# TAREA ASIGNADA A
Transcribe sin cambios el fragmento del texto sobre las monjas en la guerra que va de "Un elemento unificador" a "monjas se quedaron.".
# TAREA ASIGNADA B
¿Qué personas se mencionan por su nombre en el texto sobre las monjas en la guerra?

# TEXTO PARA REVISAR

McNamara detalla las palabras de un soldado dirigidas a uno de los casos más representativos de estas monjas, la hermana Antonia. “Realizó las tareas más repugnantes, parecía un ángel y muchos deben la vida a sus cuidados. ¡Feliz el soldado que, sangrando y herido, escuchaba sus palabras de consuelo! La adoraban los Azules (del Norte) y los Grises (del Sur), protestantes o católicos”.
Un elemento unificador en plena guerra
Lo explicó Nic Rowan en The Wall Street Journal. “Las monjas de las Hermanas de la Caridad atendieron a los soldados heridos en un hospital de campaña de Nashville, Tennessee. Se estaban preparando para trasladarse a otro hospital, cuando los soldados y moribundos comenzaron a protestar. Se habían convertido en un consuelo para ellos”, explica.
Los soldados comenzaron a redactar una petición para que se quedasen las monjas: “`Quiero firmar esa petición, la firmaría 50 veces si me lo pidieran”, dijo el soldado. “Las hermanas han sido para mí como mi madre desde que estoy aquí, pero si las hermanas se van, sé que moriré”, cita Rowan. Más de 230 hombres firmaron la petición, y las monjas se quedaron.
"Our Women and the War", grabado de mujeres y las Hermanas de la Caridad atendiendo a los heridos de la Unión (los estados del norte) tomada de Wall Street Journal.
“Si el cristianismo existe, las hermanas son sus mejores seguidoras”
Rowan rescata el caso de un soldado de la Unión hecho prisionero, que escribió a la superiora de las Hermanas de la Misericordia en 1864: “No soy de su Iglesia y siempre me han enseñado a creer que no es más que maldad, pero soy libre de admitir que si el cristianismo existe, tiene algunos de sus seguidores más cercanos entre las damas de su Orden”.

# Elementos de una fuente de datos
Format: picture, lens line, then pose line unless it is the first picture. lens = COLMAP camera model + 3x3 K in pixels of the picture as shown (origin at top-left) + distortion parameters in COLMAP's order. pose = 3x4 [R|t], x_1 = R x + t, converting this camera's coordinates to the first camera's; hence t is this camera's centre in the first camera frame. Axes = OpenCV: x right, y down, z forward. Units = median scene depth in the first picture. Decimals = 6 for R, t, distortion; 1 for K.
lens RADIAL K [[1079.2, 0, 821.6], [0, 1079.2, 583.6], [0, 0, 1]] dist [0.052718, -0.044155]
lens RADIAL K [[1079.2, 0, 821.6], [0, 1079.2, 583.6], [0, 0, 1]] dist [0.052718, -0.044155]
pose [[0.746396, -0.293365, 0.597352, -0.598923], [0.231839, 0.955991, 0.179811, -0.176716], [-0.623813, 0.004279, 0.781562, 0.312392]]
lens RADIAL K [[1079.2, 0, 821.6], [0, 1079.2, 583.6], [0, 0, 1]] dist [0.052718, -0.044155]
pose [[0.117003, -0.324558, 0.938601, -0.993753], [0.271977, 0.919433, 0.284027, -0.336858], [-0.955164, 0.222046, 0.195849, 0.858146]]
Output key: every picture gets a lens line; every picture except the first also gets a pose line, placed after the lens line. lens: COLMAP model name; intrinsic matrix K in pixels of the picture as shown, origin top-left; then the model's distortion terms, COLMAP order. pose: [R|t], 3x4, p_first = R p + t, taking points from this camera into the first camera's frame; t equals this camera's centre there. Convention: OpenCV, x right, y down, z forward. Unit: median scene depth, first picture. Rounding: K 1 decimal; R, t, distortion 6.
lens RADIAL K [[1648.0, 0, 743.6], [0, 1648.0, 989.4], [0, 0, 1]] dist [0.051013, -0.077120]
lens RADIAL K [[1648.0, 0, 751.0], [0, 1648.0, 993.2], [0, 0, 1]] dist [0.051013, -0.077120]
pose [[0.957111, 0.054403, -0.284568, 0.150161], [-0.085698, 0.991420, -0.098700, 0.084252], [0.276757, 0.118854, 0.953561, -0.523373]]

# RESPUESTA DEL EJERCICIO A
Un elemento unificador en plena guerra
Lo explicó Nic Rowan en The Wall Street Journal. “Las monjas de las Hermanas de la Caridad atendieron a los soldados heridos en un hospital de campaña de Nashville, Tennessee. Se estaban preparando para trasladarse a otro hospital, cuando los soldados y moribundos comenzaron a protestar. Se habían convertido en un consuelo para ellos”, explica.
Los soldados comenzaron a redactar una petición para que se quedasen las monjas: “`Quiero firmar esa petición, la firmaría 50 veces si me lo pidieran”, dijo el soldado. “Las hermanas han sido para mí como mi madre desde que estoy aquí, pero si las hermanas se van, sé que moriré”, cita Rowan. Más de 230 hombres firmaron la petición, y las monjas se quedaron.

# RESPUESTA DEL EJERCICIO B
- McNamara
- la hermana Antonia
- Nic Rowan